Problem set:
1/ In the Akan weaving page, revise the passage that begins at the words "But back to" and ends after "is very significant.", replacing "Bono-Gyaman period" with "Bono-Gyaman era".
2/ According to the Akan weaving page, in whose book was the writer looking at Akan patterns when the triangular number pyramid patterns were recognized, and what is the book's title?
3/ Decide whether each statement agrees with the Akan weaving page, answering yes or no and quoting the deciding words: (a) The Fibonacci numbers were invented by Leonardo Fibonacci. (b) The patterns made by the black lines were always the same as those made by the non-black lines. (c) The investigation began a few weeks before 20th February 2010.

Source:
────

Mathematics embedded in Akan Weaving Patterns!

February 2010

The article below (in pdf) is most interesting, and it has far reaching implications. The mathematically inclined among readers are bound to love it! One however need not have to like mathematics to appreciate it. There is a section on history and on art that is equally pertinent. There are also beautiful Akan weaving designs including those on kente cloth that can be appreciated for their pure aesthetic quality.

But back to the mathematics. Can you believe that there are Fibonacci patterns and golden ratios encoded into Akan weaving patterns? The Fibonacci numbers really were not invented by Leonardo Fibonacci but were known in Ancient Kemet (Egypt) and most likely before this time. The fact that Akan weavers starting from at least the Bono-Gyaman period have encoded these numbers in their weaving patterns is very significant.

The Fibonacci numbers are a sequence of number patterns found in nature. They are often said to describe the organic process of growth of some plants, leaves, flowers etc. In modern times, some people have become fascinated with these numbers which are seen to be a part of 'sacred geometry'.

The investigation that led me to decyphering these numbers in Akan weaving patterns began a few weeks ago (to present day 20th February 2010). I was looking at Akan patterns in Rattray's book "Religion and Art in Ashanti" and immdeiately recognized the triangular number pyramid patterns (see article below). I then realized that the patterns created by the black lines were not necessarily the same as those created by the non-black lines. As the investigation continued, I began to wonder whether there was any specific patterns in the not-so-obvious designs (i.e.those that were not in a particular geometric shape), After trying out different possibilities, I decided to write down the number sequences created by batches/blocks of black lines and the sequences created by the batches/blocks of non-black lines. This is when I started to get closer to seeing these Fibonacci numbers.

────

Supplied records:

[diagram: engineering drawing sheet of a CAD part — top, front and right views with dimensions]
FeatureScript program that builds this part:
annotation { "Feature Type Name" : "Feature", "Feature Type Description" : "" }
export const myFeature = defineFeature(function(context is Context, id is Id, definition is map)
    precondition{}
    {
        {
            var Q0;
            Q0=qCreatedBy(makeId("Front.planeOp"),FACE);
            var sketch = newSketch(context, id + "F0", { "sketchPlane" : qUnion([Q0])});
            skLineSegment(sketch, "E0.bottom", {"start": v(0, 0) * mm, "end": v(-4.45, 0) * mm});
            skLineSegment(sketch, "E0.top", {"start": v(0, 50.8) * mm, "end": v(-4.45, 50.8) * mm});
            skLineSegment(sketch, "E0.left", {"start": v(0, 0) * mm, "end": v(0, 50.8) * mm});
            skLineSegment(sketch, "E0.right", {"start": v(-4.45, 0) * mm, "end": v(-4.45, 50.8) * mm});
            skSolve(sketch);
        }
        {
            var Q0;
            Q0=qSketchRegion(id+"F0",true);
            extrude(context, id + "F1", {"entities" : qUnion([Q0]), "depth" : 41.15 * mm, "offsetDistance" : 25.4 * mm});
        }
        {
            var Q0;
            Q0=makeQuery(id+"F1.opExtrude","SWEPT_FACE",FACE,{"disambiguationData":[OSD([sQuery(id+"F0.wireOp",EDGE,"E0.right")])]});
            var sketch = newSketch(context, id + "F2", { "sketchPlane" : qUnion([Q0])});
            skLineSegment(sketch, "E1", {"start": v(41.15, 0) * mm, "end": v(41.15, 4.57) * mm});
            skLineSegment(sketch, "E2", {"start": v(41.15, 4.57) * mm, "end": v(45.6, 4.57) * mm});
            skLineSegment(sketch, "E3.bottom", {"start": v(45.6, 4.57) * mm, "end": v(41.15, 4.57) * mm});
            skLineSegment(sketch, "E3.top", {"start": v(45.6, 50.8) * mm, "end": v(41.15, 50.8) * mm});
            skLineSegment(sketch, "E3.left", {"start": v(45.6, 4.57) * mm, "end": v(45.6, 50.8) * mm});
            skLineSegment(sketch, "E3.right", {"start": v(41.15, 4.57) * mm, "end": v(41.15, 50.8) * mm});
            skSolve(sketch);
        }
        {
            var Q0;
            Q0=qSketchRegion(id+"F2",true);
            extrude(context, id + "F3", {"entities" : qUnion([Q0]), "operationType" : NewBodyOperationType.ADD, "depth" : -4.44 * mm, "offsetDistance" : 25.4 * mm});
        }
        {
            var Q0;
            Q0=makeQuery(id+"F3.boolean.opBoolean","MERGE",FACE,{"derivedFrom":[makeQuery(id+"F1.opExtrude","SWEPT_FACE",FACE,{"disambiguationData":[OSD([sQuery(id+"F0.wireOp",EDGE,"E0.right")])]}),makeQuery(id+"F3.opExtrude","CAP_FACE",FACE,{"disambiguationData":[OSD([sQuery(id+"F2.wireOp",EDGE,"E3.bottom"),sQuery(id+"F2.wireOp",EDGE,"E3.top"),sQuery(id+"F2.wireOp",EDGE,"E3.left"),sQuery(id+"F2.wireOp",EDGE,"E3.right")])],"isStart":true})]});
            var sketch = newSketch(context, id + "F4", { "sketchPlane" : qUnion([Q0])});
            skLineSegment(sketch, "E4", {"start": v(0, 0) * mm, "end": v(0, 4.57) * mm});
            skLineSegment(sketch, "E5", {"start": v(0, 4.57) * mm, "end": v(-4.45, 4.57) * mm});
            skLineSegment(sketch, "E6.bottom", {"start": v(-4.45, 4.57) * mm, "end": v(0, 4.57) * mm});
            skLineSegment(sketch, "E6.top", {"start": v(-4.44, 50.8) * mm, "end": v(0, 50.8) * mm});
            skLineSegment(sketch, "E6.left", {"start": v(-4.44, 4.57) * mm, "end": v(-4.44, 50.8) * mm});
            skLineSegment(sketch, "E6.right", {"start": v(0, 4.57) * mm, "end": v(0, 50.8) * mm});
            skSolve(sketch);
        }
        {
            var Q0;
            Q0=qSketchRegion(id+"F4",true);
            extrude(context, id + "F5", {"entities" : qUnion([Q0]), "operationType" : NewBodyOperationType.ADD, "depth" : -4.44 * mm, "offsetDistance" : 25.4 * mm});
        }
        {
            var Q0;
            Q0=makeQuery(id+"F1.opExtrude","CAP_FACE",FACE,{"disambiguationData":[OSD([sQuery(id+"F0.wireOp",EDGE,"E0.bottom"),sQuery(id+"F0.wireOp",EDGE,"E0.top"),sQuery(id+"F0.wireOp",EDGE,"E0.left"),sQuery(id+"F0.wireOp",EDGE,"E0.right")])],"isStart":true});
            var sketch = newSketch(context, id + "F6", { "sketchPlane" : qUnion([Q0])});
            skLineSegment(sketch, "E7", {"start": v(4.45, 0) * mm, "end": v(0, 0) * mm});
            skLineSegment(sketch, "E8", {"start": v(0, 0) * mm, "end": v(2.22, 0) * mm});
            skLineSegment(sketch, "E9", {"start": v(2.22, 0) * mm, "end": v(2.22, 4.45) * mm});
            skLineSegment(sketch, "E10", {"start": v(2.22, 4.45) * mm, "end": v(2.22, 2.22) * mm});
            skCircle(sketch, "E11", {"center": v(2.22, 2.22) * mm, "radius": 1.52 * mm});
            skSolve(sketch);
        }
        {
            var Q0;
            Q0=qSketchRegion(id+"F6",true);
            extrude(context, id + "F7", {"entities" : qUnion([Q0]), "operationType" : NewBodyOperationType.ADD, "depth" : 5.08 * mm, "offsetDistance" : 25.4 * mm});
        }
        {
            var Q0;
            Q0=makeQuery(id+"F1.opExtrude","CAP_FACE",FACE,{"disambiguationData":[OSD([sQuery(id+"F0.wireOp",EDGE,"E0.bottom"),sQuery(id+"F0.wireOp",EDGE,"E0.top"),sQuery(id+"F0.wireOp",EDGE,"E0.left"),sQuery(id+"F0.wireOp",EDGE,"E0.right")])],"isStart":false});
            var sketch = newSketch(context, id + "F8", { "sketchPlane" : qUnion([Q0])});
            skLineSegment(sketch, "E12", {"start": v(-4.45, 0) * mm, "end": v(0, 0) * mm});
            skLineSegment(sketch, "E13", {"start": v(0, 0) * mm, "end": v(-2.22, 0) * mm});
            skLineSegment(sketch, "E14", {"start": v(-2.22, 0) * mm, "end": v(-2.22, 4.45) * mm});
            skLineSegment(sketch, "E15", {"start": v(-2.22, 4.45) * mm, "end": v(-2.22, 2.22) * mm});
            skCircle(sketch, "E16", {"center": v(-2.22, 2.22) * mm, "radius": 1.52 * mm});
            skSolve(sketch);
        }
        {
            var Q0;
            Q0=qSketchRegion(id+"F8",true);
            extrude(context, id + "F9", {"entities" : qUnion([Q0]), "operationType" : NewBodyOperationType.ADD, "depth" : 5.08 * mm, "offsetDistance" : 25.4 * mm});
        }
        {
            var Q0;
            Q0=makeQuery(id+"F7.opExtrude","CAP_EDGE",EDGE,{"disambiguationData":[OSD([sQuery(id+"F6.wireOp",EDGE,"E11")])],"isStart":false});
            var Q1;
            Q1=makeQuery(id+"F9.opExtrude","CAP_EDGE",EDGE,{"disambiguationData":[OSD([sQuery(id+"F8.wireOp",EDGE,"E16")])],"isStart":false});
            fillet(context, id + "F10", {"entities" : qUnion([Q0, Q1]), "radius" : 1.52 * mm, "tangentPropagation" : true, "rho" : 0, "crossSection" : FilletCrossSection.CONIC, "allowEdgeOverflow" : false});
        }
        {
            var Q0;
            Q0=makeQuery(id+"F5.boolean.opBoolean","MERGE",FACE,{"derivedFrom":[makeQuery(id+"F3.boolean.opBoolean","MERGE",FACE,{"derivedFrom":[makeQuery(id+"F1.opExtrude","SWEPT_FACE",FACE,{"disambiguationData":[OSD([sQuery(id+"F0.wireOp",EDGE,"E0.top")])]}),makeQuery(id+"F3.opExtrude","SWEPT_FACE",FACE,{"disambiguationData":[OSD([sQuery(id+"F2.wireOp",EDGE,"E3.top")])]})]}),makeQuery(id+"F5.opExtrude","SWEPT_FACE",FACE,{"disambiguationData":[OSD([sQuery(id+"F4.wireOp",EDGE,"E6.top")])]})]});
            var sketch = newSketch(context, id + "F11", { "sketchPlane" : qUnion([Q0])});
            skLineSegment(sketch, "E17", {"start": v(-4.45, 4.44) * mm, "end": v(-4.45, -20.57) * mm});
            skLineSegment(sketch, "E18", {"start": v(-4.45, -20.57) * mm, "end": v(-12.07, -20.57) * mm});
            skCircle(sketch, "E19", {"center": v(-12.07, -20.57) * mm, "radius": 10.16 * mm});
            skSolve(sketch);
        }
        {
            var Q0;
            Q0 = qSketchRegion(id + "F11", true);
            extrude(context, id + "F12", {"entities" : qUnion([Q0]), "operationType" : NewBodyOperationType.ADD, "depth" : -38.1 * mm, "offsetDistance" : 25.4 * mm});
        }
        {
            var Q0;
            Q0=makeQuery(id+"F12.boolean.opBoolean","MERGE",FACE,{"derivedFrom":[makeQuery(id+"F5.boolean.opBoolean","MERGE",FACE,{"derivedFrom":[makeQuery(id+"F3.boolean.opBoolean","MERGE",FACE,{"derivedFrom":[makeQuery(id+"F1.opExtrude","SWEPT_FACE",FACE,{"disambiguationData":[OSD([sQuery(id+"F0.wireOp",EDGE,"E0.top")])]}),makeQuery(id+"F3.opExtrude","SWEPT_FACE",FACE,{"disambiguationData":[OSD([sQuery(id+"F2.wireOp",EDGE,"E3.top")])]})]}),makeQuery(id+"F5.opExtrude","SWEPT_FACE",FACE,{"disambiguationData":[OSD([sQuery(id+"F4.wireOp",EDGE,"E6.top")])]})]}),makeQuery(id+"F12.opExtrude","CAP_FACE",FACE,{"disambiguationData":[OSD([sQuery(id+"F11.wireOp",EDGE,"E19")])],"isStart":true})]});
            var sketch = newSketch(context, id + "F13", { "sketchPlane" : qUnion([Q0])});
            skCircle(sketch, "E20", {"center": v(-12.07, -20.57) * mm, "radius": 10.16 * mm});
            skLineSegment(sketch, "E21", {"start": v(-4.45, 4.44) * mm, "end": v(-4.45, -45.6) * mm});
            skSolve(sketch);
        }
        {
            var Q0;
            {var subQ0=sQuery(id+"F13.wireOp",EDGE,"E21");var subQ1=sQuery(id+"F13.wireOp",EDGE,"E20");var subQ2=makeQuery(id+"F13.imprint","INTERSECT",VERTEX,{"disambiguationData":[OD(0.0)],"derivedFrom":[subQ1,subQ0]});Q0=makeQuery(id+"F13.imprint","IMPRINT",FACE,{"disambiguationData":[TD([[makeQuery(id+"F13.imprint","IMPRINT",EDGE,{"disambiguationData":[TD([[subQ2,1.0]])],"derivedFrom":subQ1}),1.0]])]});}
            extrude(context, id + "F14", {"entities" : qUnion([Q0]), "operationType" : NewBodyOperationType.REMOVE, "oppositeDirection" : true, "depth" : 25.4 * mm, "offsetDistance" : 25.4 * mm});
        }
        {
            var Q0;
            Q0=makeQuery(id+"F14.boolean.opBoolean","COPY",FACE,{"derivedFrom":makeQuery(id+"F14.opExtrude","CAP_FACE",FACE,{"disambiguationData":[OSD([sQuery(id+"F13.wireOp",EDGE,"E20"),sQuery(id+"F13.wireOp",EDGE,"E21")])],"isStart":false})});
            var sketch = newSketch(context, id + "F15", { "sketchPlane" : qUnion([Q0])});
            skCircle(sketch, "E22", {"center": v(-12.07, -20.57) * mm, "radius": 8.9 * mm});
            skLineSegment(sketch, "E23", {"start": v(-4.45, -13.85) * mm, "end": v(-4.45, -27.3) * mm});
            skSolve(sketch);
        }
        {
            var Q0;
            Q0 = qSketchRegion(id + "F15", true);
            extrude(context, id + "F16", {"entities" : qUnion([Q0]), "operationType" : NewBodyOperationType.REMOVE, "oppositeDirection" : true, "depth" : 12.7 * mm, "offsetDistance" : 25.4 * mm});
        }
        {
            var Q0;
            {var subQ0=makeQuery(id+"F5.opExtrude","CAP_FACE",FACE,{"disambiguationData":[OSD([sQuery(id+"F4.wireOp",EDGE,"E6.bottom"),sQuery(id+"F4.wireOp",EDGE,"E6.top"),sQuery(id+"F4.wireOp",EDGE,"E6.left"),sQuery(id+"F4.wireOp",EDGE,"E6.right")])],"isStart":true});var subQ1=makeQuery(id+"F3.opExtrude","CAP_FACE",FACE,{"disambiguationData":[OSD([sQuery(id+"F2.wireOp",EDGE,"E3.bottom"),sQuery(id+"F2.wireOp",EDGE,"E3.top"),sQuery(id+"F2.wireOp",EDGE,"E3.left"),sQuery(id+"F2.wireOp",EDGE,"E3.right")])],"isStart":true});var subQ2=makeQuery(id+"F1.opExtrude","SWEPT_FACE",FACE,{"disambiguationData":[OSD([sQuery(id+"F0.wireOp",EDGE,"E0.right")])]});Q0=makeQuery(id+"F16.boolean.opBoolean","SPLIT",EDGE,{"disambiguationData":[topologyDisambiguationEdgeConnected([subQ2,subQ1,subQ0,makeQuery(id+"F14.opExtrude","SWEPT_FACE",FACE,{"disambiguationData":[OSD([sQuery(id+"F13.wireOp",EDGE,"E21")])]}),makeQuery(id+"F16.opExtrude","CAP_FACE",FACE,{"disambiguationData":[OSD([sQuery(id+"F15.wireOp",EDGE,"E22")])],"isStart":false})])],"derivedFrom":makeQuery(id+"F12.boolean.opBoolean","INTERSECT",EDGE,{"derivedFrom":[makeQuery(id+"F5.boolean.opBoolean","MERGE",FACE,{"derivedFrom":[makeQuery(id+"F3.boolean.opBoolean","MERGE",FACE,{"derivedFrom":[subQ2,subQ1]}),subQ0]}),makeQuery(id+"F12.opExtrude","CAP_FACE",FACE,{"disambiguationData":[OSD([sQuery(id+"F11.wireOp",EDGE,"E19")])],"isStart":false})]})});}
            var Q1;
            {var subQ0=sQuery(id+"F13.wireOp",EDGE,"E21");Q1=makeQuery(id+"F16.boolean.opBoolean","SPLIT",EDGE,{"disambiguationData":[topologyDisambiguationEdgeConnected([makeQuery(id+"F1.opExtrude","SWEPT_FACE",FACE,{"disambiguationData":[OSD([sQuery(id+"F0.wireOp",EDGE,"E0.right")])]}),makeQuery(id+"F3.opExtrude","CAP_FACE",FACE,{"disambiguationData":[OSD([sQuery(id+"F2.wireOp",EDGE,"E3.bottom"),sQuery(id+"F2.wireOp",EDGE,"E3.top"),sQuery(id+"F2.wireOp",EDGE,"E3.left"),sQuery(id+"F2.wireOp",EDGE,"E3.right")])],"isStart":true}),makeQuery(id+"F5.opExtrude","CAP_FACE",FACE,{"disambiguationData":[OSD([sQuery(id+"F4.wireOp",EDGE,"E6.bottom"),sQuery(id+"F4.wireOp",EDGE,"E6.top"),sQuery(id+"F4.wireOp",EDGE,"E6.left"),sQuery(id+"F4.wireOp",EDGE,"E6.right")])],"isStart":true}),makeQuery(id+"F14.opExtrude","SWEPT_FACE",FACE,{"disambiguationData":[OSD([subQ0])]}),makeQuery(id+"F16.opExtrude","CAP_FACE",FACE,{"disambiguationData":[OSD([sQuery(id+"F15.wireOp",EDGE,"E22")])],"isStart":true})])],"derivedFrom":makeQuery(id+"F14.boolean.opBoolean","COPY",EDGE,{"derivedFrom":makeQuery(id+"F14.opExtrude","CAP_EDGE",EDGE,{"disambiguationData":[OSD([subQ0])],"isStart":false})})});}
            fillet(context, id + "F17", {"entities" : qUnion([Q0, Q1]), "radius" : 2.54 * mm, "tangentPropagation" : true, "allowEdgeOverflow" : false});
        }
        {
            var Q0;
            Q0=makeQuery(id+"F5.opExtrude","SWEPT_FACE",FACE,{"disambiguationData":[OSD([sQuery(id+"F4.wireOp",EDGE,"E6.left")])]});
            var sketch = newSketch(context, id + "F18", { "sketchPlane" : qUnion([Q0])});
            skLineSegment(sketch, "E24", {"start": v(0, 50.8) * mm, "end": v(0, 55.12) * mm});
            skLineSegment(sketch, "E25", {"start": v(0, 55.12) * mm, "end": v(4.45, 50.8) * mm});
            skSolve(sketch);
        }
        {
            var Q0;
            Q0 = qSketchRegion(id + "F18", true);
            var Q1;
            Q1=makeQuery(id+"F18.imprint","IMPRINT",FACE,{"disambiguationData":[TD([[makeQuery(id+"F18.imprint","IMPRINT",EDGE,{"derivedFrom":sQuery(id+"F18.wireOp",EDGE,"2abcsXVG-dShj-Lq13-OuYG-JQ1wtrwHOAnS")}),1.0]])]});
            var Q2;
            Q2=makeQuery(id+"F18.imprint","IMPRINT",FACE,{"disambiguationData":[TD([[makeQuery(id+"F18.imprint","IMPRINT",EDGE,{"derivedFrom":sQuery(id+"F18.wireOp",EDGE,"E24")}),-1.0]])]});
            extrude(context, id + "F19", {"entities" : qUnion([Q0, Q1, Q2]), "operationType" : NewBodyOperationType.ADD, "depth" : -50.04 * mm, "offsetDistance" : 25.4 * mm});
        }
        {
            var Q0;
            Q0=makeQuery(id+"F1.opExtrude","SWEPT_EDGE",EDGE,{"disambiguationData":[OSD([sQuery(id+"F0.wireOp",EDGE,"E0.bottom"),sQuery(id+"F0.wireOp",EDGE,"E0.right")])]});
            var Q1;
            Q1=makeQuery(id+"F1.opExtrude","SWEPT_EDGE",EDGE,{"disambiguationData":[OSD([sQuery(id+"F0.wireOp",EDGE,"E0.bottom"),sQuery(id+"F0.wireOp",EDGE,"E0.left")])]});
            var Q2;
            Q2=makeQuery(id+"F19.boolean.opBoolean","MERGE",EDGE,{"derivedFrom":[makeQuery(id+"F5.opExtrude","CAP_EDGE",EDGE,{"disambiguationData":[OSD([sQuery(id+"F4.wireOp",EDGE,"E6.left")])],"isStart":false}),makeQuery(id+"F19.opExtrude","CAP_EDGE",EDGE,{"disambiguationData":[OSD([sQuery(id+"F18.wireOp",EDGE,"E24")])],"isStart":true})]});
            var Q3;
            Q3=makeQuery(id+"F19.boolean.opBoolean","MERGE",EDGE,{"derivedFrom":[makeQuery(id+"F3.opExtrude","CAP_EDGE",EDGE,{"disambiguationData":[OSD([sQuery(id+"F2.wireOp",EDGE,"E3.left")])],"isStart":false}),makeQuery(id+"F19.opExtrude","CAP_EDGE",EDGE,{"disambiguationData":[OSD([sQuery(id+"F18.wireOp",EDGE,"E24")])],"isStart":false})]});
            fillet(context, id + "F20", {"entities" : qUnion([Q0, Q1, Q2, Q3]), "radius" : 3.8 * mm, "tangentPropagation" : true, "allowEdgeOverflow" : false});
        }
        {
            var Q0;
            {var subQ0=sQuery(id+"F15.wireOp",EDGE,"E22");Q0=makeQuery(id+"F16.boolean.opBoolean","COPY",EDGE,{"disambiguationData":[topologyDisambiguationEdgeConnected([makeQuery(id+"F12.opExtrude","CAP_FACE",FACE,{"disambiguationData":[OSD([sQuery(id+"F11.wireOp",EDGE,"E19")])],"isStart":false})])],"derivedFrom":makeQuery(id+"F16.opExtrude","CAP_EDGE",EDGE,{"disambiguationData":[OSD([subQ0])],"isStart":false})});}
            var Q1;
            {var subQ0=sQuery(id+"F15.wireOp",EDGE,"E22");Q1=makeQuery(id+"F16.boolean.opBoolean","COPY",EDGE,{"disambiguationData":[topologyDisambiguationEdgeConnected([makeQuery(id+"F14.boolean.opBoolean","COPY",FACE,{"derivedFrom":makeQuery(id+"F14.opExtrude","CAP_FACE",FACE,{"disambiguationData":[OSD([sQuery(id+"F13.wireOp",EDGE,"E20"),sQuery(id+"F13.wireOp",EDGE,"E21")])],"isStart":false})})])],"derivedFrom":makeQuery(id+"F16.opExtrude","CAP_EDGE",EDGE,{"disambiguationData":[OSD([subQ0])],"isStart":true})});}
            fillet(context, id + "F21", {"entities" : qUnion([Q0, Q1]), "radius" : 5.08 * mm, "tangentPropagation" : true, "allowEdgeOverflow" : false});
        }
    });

────

Solution list:
1/
But back to the mathematics. Can you believe that there are Fibonacci patterns and golden ratios encoded into Akan weaving patterns? The Fibonacci numbers really were not invented by Leonardo Fibonacci but were known in Ancient Kemet (Egypt) and most likely before this time. The fact that Akan weavers starting from at least the Bono-Gyaman era have encoded these numbers in their weaving patterns is very significant.

2/ Rattray's book "Religion and Art in Ashanti".

3/
(a) No: "The Fibonacci numbers really were not invented by Leonardo Fibonacci"
(b) No: "the patterns created by the black lines were not necessarily the same as those created by the non-black lines"
(c) Yes: "began a few weeks ago (to present day 20th February 2010)"